There are a few things which influence the church we’re going to go to:
1)  we need the church to be a member of the Churches Together in Ashford partnership (this is important for primary school places);
2) we want it to be within about 15 minutes of home (means we get integrated into the local community, actions undertaken by the church for the community should be taking place where we can actually see the results, increases our chances of making friends in the local area, also means my husband can stay in bed later on a Sunday morning);
3) we’re looking for a service as similar to St Mark’s (and indeed my previous churches The Bible Talks at Christchurch Mayfair and Holy Trinity Brussels): liberal evangelical, encouraging thought, questioning, Bible-based preaching, catchy music…

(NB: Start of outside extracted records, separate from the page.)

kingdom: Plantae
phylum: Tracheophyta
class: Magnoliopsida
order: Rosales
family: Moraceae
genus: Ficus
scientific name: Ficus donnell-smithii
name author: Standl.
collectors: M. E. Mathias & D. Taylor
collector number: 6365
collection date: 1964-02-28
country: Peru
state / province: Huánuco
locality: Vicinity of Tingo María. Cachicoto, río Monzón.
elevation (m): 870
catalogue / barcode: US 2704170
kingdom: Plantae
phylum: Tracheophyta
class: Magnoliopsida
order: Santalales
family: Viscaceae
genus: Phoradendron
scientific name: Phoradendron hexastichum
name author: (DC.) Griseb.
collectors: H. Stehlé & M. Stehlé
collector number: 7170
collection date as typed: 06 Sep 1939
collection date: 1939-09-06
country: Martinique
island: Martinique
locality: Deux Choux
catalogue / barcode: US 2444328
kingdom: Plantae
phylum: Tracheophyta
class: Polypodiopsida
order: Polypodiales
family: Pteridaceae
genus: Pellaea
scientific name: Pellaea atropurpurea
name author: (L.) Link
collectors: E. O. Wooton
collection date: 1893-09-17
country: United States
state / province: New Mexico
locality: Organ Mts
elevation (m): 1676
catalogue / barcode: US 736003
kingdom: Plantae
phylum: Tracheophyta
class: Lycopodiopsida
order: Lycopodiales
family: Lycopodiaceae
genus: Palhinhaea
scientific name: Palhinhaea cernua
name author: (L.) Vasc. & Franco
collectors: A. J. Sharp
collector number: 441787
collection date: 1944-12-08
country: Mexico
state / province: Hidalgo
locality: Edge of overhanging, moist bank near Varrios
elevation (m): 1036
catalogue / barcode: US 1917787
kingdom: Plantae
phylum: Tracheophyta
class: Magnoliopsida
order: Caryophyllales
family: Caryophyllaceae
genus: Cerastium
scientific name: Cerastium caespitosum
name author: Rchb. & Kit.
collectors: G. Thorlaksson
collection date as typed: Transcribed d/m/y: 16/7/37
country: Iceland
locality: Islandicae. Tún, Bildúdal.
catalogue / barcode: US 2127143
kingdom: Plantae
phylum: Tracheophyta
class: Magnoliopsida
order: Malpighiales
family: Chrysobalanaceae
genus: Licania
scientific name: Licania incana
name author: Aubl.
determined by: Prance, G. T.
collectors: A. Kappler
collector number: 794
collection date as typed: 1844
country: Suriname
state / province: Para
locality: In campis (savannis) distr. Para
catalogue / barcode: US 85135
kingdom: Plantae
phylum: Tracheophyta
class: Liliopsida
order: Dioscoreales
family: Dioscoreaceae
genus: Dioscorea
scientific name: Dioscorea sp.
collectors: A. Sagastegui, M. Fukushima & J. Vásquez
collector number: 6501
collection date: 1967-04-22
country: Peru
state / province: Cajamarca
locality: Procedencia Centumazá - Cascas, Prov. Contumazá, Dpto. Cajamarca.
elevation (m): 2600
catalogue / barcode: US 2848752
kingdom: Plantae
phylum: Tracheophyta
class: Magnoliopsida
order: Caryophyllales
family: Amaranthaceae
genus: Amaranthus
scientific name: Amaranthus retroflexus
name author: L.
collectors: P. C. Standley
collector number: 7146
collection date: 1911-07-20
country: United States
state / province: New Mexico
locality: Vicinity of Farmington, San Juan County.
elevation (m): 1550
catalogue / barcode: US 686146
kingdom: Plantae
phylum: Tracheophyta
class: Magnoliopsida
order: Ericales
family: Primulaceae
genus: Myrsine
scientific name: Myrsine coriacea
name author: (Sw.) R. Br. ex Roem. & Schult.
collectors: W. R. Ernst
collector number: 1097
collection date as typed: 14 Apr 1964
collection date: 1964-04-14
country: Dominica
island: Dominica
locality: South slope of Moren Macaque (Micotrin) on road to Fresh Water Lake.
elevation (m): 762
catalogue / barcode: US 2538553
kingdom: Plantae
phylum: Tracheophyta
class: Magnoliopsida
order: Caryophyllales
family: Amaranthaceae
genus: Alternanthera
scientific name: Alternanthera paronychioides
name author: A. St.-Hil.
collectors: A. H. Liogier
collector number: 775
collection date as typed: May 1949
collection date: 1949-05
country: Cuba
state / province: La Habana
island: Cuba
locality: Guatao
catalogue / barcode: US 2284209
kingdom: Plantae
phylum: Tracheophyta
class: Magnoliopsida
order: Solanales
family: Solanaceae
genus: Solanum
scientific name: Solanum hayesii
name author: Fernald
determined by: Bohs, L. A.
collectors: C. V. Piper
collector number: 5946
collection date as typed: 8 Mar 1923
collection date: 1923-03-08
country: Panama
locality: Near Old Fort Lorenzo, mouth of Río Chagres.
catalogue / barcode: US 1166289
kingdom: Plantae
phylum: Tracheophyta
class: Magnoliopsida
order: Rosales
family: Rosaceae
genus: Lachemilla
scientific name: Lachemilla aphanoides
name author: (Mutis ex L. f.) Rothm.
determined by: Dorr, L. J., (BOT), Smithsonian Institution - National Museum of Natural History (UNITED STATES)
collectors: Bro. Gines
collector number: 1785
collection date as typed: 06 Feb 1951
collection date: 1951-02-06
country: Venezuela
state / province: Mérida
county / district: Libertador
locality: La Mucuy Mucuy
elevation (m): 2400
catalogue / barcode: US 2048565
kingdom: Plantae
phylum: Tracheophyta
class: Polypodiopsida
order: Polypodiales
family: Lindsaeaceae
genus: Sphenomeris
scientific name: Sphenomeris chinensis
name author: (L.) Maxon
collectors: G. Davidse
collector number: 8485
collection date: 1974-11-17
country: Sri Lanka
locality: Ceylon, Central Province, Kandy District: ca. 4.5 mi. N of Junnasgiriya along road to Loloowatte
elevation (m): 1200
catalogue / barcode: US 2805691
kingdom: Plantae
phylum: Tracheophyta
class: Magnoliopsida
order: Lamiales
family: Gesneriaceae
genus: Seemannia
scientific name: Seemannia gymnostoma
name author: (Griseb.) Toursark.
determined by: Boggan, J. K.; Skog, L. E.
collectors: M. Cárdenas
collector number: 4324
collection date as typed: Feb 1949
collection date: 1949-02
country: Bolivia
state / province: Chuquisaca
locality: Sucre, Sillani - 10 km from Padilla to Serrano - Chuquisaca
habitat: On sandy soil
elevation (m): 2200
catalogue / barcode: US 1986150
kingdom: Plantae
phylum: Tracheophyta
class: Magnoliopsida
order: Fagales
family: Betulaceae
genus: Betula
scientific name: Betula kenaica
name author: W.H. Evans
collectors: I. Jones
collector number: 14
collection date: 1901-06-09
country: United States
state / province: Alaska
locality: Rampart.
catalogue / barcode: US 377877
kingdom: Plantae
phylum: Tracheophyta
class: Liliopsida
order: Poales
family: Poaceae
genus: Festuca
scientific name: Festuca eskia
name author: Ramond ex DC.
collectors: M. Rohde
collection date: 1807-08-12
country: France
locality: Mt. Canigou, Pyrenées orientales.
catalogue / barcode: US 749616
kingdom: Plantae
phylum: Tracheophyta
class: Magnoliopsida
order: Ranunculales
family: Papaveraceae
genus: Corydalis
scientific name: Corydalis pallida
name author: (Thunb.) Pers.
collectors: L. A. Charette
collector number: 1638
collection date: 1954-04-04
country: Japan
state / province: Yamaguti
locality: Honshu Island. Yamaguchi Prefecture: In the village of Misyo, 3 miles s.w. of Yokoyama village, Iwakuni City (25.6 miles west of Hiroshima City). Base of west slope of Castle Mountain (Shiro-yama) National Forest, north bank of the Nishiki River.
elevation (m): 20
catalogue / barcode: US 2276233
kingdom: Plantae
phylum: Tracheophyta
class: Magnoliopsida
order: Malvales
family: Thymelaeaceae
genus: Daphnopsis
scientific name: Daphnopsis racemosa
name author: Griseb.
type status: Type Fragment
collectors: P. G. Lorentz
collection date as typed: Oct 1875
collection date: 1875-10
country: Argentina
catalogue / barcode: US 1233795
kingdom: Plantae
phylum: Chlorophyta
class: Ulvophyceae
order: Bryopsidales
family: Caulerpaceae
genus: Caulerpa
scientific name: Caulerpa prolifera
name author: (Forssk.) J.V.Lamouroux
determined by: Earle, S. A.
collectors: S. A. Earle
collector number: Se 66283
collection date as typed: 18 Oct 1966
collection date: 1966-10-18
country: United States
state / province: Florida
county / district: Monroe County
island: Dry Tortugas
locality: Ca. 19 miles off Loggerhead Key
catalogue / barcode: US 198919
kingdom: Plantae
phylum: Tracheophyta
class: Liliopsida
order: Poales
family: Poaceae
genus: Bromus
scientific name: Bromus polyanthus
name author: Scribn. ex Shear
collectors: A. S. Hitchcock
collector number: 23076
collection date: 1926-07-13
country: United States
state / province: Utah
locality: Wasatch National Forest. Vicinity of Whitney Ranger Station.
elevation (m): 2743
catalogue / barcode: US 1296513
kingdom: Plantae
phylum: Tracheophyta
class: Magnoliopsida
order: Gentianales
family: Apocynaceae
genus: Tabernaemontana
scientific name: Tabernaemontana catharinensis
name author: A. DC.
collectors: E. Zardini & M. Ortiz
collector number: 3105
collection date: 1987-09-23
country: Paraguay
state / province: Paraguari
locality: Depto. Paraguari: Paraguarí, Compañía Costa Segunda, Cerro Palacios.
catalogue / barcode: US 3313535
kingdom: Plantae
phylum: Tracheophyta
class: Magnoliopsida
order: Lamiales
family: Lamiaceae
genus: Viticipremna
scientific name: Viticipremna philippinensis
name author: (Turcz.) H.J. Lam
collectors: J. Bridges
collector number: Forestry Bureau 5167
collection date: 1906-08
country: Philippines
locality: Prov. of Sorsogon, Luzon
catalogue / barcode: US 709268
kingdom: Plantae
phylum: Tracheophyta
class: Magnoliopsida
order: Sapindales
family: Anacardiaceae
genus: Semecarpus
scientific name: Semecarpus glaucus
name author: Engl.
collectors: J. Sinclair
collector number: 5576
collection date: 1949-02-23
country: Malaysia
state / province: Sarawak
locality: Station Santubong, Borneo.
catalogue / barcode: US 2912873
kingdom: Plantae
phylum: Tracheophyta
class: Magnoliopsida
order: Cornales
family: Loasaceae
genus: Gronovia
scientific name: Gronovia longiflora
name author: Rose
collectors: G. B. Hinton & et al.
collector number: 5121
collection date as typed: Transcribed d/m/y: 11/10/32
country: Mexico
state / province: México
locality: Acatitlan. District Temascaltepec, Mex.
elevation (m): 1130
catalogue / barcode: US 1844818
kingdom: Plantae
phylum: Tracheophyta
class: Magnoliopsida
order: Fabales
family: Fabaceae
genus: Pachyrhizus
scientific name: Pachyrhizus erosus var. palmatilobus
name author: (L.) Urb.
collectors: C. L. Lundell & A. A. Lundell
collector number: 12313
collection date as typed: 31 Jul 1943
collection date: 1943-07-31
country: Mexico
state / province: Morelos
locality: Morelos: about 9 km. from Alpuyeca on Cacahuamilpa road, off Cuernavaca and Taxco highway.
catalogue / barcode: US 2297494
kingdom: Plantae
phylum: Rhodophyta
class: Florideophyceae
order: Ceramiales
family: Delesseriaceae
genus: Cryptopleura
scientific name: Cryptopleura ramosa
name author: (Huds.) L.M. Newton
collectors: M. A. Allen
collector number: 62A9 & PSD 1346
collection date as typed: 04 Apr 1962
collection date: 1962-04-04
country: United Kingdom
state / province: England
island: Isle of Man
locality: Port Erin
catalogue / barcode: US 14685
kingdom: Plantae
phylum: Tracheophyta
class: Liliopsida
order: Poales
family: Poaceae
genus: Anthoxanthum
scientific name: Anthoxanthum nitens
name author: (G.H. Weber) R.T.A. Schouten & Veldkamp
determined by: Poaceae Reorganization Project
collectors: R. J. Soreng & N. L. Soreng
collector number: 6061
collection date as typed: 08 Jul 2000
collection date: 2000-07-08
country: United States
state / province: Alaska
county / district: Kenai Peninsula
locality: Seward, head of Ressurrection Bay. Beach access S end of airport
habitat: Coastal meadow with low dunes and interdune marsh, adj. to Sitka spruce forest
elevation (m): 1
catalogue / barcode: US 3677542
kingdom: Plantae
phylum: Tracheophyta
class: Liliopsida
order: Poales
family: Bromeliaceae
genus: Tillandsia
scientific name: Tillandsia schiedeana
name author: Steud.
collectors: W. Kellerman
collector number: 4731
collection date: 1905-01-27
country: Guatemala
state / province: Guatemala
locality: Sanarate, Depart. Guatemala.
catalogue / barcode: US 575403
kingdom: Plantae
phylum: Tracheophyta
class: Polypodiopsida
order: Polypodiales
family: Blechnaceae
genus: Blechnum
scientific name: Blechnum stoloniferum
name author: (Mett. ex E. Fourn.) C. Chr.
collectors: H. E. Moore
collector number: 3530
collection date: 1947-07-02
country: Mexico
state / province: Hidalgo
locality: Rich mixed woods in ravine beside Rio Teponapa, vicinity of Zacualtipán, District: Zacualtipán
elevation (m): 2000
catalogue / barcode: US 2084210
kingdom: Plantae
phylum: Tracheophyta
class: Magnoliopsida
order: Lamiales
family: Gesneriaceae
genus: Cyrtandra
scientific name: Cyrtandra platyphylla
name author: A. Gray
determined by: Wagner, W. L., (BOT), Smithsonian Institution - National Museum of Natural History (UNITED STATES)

4) we’re looking for a welcoming, friendly, mixed age service, with good children’s groups;
5) I’m looking for a homegroup that is on a day I can attend and where my son is also welcome… or where I have the possibility of setting one up that runs like that…

Two further thoughts.
Firstly , we heard this morning (more of which in a seperate post) that churches preaching to unbelievers need really good sermons, and churches preaching to believers need really good prayers.  My problem is that I still need both, not because I’m an unbeliever, but because I still pray for help with my unbelief…
Secondly, CS Lewis in the Screwtape letters and in setting out the fundamentals of Mere Christianity really goes to town on the idea that you should go to the nearest church of whatever domination and congregation, and not seek a church full of people like you.
Well, possibly. But it’s easier to get my husband to come to church at all when he feels like he belongs.